▸ TÂCHES À RÉALISER:
1. Traduisez en anglais cette phrase du texte sur le lac de Guiers : « Ce terrain a été ensuite illégalement transféré à son fils RABIH FAKIH, qui prétend vouloir maintenant y faire un projet agricole. »
2. Reproduisez sans modification le passage du texte sur le lac de Guiers qui commence à « Un second scandale » et se termine à « cet opérateur économique. ».

Un second scandale est en gestation dans la même zone du Lac de GUIERS, avec l’accaparement de mille sept cents (1.700) hectares de terres octroyés à l’opérateur économique à feu ABDOU HAFIZ FAKIH, propriétaire d’un restaurant à DAKAR, qui voulait à l’origine y construire un centre touristique au bord du lac de GUIERS. Ce terrain a été ensuite illégalement transféré à son fils RABIH FAKIH, qui prétend vouloir maintenant y faire un projet agricole. Il a déposé une demande de transformation de la délibération du conseil rural en bail emphytéotique auprès du Ministère de l’économie et des finances. Les villages situés dans ce site (Villages de SANEINTE, POMO) et les paysans détenteurs de délibérations légales du conseil rural de MBANE, s’opposent à cet opérateur économique.

(Enregistrements d'une collection)
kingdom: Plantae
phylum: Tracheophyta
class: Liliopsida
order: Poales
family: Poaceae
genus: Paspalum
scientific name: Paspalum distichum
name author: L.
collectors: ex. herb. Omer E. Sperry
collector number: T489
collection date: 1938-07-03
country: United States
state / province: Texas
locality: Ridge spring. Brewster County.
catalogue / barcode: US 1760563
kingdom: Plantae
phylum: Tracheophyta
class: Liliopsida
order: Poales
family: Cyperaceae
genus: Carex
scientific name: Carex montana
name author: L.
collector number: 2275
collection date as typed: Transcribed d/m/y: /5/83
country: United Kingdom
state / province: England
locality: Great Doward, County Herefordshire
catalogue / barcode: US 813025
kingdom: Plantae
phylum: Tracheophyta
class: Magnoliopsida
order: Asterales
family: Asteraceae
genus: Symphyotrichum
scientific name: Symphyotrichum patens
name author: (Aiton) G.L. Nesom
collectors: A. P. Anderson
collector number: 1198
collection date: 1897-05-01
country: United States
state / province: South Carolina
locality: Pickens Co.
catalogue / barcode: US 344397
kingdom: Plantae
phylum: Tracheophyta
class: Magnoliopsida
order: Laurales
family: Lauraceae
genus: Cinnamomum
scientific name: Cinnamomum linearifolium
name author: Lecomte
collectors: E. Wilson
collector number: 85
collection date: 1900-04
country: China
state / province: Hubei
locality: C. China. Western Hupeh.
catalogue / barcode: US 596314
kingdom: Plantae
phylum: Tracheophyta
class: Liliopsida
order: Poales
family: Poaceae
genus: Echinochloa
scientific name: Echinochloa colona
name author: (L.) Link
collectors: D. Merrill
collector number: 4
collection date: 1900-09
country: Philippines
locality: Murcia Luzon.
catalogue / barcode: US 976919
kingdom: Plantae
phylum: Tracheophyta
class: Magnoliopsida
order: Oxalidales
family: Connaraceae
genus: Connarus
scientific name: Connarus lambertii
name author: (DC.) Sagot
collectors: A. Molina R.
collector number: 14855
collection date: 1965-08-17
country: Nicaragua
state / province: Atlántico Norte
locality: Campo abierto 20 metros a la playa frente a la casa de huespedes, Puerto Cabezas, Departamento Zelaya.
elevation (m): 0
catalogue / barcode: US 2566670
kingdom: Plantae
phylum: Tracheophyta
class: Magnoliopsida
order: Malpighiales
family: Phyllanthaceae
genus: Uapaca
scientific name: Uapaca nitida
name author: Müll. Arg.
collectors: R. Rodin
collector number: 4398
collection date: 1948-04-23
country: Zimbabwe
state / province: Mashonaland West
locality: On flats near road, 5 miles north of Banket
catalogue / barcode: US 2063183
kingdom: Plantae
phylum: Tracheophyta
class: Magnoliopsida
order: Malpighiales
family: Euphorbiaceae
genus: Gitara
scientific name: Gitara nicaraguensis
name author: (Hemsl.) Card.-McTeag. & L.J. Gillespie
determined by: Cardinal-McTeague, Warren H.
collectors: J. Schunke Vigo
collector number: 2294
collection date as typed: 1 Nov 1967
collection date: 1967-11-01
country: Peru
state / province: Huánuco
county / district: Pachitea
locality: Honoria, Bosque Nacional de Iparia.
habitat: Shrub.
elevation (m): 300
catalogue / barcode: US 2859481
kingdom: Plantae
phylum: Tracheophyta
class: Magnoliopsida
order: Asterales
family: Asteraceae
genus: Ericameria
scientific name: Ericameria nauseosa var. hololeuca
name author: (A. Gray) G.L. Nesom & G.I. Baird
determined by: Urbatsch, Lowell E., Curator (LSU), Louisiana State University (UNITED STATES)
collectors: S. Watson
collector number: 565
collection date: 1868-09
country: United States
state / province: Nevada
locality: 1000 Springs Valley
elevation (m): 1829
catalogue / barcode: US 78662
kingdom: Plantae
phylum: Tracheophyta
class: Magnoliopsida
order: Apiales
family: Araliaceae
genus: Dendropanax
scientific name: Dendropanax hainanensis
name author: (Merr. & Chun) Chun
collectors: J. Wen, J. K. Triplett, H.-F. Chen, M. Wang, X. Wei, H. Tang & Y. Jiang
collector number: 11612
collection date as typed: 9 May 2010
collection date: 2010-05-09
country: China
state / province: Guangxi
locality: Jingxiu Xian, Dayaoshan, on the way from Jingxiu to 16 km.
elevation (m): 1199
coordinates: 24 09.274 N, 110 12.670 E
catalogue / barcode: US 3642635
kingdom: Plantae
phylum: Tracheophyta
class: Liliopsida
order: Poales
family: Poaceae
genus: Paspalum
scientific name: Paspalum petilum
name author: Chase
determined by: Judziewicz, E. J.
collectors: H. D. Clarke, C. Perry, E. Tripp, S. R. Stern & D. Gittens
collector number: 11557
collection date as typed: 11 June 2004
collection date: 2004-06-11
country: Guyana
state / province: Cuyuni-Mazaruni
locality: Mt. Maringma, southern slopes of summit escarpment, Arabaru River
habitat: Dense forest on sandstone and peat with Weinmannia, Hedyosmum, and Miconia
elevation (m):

▸ RÉSULTATS PAR TÂCHE:
1. This land was then illegally transferred to his son RABIH FAKIH, who now claims to want to carry out an agricultural project there.

2.
Un second scandale est en gestation dans la même zone du Lac de GUIERS, avec l’accaparement de mille sept cents (1.700) hectares de terres octroyés à l’opérateur économique à feu ABDOU HAFIZ FAKIH, propriétaire d’un restaurant à DAKAR, qui voulait à l’origine y construire un centre touristique au bord du lac de GUIERS. Ce terrain a été ensuite illégalement transféré à son fils RABIH FAKIH, qui prétend vouloir maintenant y faire un projet agricole. Il a déposé une demande de transformation de la délibération du conseil rural en bail emphytéotique auprès du Ministère de l’économie et des finances. Les villages situés dans ce site (Villages de SANEINTE, POMO) et les paysans détenteurs de délibérations légales du conseil rural de MBANE, s’opposent à cet opérateur économique.